Education was pushed to the forefront when Georgia Gov. Nathan Deal appointed an Education Reform Commission in January 2015. After months of meetings, the Commission released an 86-page final report replete with good ideas in December. With influential lawmakers on the Commission, pundits predicted smooth sailing. For unknown reasons, between December and January the Governor pulled all 44 recommendations from the agenda.

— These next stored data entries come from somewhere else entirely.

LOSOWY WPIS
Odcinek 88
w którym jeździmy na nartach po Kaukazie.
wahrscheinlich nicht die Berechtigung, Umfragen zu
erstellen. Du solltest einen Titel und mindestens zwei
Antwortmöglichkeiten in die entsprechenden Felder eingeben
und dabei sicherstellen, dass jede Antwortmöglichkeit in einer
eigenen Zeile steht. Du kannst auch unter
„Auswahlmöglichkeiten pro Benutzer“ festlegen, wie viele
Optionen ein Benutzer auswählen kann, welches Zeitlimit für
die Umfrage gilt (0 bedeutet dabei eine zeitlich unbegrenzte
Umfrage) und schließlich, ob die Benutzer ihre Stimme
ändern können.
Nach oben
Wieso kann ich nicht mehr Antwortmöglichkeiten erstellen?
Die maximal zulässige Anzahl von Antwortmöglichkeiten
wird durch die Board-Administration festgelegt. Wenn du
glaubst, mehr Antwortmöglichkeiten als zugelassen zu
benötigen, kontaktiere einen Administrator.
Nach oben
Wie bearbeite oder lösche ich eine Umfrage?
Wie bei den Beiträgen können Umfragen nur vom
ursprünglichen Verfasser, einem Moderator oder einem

During the bruising debate over transportation funding last year, tax reform was promised to garner needed votes. The result this year was a six-page bill simplifying the tax code: Reducing six tax brackets down to one and lowering the tax rate to 5.4 percent – 10 percent lower than the current top rate and just below North Carolina’s recently lowered rate.

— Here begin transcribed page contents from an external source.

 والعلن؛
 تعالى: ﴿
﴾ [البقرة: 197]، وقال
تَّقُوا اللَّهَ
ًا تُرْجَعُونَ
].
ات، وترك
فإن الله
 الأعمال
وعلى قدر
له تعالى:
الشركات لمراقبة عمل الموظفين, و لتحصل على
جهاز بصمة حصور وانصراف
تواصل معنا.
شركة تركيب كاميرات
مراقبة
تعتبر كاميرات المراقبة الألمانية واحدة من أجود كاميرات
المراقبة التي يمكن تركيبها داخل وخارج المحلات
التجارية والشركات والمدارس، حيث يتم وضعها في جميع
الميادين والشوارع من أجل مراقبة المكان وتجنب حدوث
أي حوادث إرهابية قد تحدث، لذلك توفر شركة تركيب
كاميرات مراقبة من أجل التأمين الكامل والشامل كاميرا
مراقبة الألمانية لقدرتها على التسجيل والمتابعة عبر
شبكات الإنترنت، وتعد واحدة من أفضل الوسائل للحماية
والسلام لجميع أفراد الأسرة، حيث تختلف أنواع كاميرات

A study by Georgia State University projected lower taxes or no change for the median and average taxpayer in every income group. The cost of the lower income tax would have been less than the annual cost of Georgia’s film tax credits. The proposal also would have helped small businesses, improving Georgia’s ranking on the Tax Foundation’s State Business Tax Index from 39th to 18th. Despite multiple hearings, the bill died without a vote in the House.

Proposed welfare reforms included enhanced work requirements, a cash diversion program and commonsense fraud prevention practices. The reforms, which could have moved Georgia from 44th to ninth on the Heartland Institute’s national Welfare Reform Report Card, died with the bill.

On a positive note, Georgia remains in the national spotlight after legislators passed this year’s recommendations from the Georgia Council on Criminal Justice Reform; joined 21 states in allowing terminally ill patients the “right to try” experimental drugs in the last stages of federal trials; and took a practical step toward authorizing transit funding for the City of Atlanta and parts of Fulton County.

In the final two days of the session, legislators made progress in health care, approving funding to expand charity clinics serving the indigent and uninsured, a tax credit for individuals donating to rural hospitals and a Senate study committee to examine an insurance premium assistance program for low-income Georgians ineligible for Medicaid.

Unfortunately, a troubling trend continues: well-connected special interests using state government to thwart competition.

Examples abound. Beer distributors blocked small craft breweries from direct sales, which wineries have been allowed to do for years. Hospitals blocked reform of certificate of need laws that limit competition. Trial lawyers blocked medical malpractice reform. Dentists blocked dental hygienists from expanding their scope of practice. Public education lobbyists blocked school choice for working-class and active-duty military families. Insurance companies blocked low-cost direct primary care agreements between patients and doctors.

The Obama Administration and free-market groups around the nation have highlighted the negative consequences of occupational licensing. Even so, legislators regulated interior decorators and music therapists in recent years and added lactation consultants this year.

In the most egregious example of protectionism, optometrists successfully outlawed a low-cost competitor already operating successfully in 44 states. The firm provides affordable online refraction exams so individuals ages 18-40 with no other health issues can easily update their prescriptions.

The biggest losers in this trend toward protection of the status quo are the poor and middle class, who face higher prices for services, lack of access to health care and education options, and fewer job opportunities.

Next year, perhaps Georgia’s leaders will focus on empowering individuals, reducing barriers and supporting entrepreneurs and small businesses. In other words, economic opportunity for all, not special treatment for some.